As mentioned, companies do not represent these accounts on the balance sheet. However, they will still appear on the notes to the financial statements with necessary disclosures. Instead, the existence of contra-asset accounts for companies will differ based on a company’s requirements. The proper size of a contra asset account can be the subject of considerable discussion between a company controller and the company’s auditors.
However, there are some prevalent contra-asset accounts that may exist for all companies. For example, if an account has a debit balance, a contra account will have a credit balance. Thus, netting off both will result in the final amount for the account. A contra account is an account that companies use to reduce the value of a related account.
What Is A Contra Asset Account?
When a contra asset transaction is created, the offset is a charge to the income statement, which reduces profits. There are three contra asset accounts that commonly appear in an organization’s chart of accounts. It is paired with the trade accounts https://adprun.net/crucial-accounting-tips-for-small-start-up/ receivable account, and contains a reserve for receivables that are unlikely to be paid by customers. By combining the balances in these two accounts, one can determine the net amount of receivables that the reporting entity expects to receive.
- This account offsets the balance in the respective asset account that they pair with on the balance sheet.
- It would give a more accurate picture of the company’s fixed assets.
- The balance sheet would report equipment at its historical cost and then subtract the accumulated depreciation.
- Contra accounts provide more detail to accounting figures and improve transparency in financial reporting.
- Those who are struggling with recording contra accounts may benefit from utilizing some of the best accounting software currently available.
- Companies that hold inventories for a long time may face accumulating obsolete inventory.
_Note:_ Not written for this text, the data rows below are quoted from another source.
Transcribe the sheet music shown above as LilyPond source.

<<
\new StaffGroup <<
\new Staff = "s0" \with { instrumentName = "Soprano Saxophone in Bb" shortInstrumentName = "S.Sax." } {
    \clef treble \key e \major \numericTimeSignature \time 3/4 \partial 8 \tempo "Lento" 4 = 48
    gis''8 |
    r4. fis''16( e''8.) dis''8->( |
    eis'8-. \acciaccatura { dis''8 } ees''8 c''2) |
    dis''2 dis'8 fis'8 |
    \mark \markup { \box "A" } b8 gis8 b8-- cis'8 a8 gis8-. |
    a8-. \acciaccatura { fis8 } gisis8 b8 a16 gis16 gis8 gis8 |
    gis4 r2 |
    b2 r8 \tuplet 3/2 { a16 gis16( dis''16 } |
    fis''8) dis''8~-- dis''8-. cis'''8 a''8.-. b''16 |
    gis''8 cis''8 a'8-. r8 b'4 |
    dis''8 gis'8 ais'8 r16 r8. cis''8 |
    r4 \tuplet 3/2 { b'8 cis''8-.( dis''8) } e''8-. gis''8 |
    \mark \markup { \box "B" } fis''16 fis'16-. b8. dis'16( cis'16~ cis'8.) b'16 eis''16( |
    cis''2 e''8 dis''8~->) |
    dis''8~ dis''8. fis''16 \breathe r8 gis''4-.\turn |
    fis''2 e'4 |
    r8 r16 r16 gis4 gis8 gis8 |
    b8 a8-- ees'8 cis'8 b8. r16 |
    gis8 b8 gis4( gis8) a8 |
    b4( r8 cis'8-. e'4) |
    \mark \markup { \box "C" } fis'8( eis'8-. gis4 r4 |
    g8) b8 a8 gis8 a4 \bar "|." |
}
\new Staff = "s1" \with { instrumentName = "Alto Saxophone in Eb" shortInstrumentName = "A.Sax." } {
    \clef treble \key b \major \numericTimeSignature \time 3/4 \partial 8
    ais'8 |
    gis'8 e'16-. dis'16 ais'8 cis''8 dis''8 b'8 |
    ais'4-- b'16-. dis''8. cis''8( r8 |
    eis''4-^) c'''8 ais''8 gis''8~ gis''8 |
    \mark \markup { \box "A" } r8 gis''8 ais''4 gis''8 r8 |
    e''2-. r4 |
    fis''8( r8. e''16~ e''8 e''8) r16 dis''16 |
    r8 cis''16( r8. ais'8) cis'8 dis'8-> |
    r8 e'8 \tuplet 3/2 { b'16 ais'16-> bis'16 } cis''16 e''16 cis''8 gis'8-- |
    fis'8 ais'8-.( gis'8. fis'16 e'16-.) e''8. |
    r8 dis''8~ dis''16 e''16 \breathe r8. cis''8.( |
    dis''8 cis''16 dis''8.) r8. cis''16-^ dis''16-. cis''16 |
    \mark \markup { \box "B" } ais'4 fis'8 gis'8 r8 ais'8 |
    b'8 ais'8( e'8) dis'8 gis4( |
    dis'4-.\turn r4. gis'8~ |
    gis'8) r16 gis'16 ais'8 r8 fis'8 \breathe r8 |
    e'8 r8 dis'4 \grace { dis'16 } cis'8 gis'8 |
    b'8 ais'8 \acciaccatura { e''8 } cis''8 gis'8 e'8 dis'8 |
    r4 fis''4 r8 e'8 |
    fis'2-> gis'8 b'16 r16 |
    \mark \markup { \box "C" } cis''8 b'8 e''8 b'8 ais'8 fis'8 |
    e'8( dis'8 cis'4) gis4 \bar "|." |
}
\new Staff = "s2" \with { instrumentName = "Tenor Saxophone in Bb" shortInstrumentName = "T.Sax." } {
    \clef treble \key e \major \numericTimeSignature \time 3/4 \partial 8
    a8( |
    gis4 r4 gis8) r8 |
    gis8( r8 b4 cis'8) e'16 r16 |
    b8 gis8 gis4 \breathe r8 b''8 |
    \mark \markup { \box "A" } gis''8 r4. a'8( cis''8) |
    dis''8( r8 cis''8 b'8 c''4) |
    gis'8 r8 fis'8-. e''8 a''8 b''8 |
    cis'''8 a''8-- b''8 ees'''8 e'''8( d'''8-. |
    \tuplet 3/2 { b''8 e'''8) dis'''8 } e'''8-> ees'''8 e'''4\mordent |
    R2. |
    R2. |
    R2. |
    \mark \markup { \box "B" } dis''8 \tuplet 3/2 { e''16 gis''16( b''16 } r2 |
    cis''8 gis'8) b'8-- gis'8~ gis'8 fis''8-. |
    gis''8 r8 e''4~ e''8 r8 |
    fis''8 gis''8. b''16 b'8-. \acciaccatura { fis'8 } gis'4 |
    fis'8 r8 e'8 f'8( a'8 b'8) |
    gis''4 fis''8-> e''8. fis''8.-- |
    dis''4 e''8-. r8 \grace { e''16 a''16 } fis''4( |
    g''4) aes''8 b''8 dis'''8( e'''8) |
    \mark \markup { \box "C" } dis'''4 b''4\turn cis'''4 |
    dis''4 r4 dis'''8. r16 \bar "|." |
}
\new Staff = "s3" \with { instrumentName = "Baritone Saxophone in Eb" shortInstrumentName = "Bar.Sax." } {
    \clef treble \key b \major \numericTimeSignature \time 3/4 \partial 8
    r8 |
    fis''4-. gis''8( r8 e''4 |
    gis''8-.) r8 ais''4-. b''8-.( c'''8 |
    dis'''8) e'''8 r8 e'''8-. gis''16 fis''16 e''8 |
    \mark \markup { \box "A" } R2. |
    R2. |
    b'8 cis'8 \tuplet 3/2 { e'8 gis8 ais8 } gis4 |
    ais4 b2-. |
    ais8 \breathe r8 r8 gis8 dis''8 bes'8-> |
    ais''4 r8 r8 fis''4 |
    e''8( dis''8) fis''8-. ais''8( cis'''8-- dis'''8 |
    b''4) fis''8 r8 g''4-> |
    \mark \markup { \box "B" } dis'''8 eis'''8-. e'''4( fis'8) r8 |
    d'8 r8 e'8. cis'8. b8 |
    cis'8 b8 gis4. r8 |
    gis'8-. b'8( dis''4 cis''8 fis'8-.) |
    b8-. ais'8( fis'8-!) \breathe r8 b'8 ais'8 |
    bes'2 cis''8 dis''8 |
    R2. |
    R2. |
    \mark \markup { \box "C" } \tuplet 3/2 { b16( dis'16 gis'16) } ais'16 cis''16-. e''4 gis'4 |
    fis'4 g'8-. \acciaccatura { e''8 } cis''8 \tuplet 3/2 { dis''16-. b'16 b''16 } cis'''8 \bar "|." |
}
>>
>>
The most prominent of these include allowing companies to present a more accurate picture of their assets. For example, after six years, the asset’s book value on the balance sheet will be $40,000. However, it will also The Role of Financial Management in Law Firm Success have a negative accumulated depreciation of $60,000, offsetting that cost. On the other hand, accumulated depreciation is a contra-asset account. However, a contra-asset account usually has a credit or nil balance.
Contra revenue account
An account with a balance that is the opposite of the normal balance. For example, Accumulated Depreciation is a contra asset account, because its credit balance is contra to the debit balance for an asset account. This is an owner’s equity account and as such you would expect a credit balance. Other examples include (1) the allowance for doubtful accounts, (2) discount on bonds payable, (3) sales returns and allowances, and (4) sales discounts. For example net sales is gross sales minus the sales returns, the sales allowances, and the sales discounts.
Sometimes, both accounts can be written in a single line if they don’t represent a large portion of the assets. In case the contra asset account is not listed in the balance sheet, it must be listed in the footnotes of the financial statement for the users to be informed. In bookkeeping, a contra asset account is an asset account in which the natural balance of the account will either be a zero or a credit (negative) balance.
What is the importance of Contra Asset Accounts?
ABC Computers makes sales of 90,000; unfortunately, due to a fault in a product, they received returns of 2,500. The sales will still show a sales credit on the profit and loss of 90,000, but there is also a contra returns account with a debit of 2,500. The accounting entries for accumulated depreciation are as follows. If you keep a lot of inventory in stock, chances are that some of the inventory will become obsolete. This frequently happens to manufacturing companies that sell products with an expiration date since any inventory remaining in stock past the expiration date quickly becomes obsolete. We can see how the $10,000 allowance for doubtful accounts offsets the $100,000 A/R account from our illustrative example above (i.e. the account decreases the carrying value of A/R).